> [Requirement]
From the records below, return every line containing the word "fixant".

[Extracted page text data]
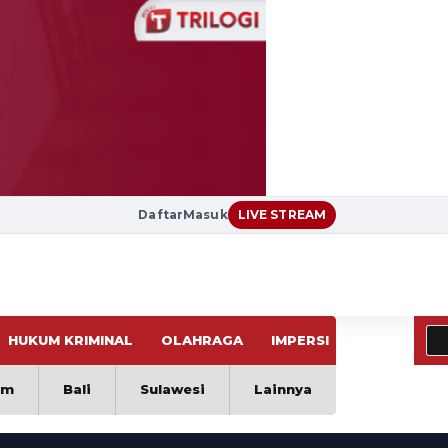
Daftar
Masuk
LIVE STREAM
HUKUM KRIMINAL
OLAHRAGA
IMPERSI
VIRAL
im
Bali
Sulawesi
Lainnya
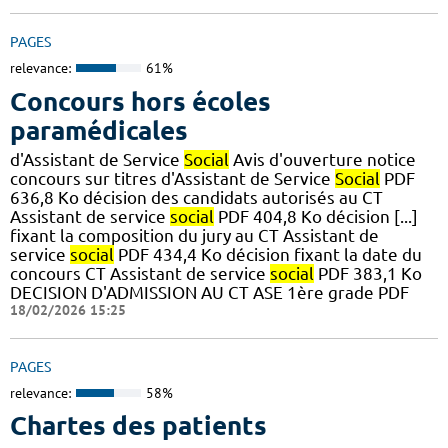
PAGES
relevance:
61%
Concours hors écoles
paramédicales
d'Assistant de Service
Social
Avis d'ouverture notice
concours sur titres d'Assistant de Service
Social
PDF
636,8 Ko décision des candidats autorisés au CT
Assistant de service
social
PDF 404,8 Ko décision [...]
fixant la composition du jury au CT Assistant de
service
social
PDF 434,4 Ko décision fixant la date du
concours CT Assistant de service
social
PDF 383,1 Ko
DECISION D'ADMISSION AU CT ASE 1ère grade PDF
18/02/2026 15:25
PAGES
relevance:
58%
Chartes des patients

> [Expected output]
fixant la composition du jury au CT Assistant de
PDF 434,4 Ko décision fixant la date du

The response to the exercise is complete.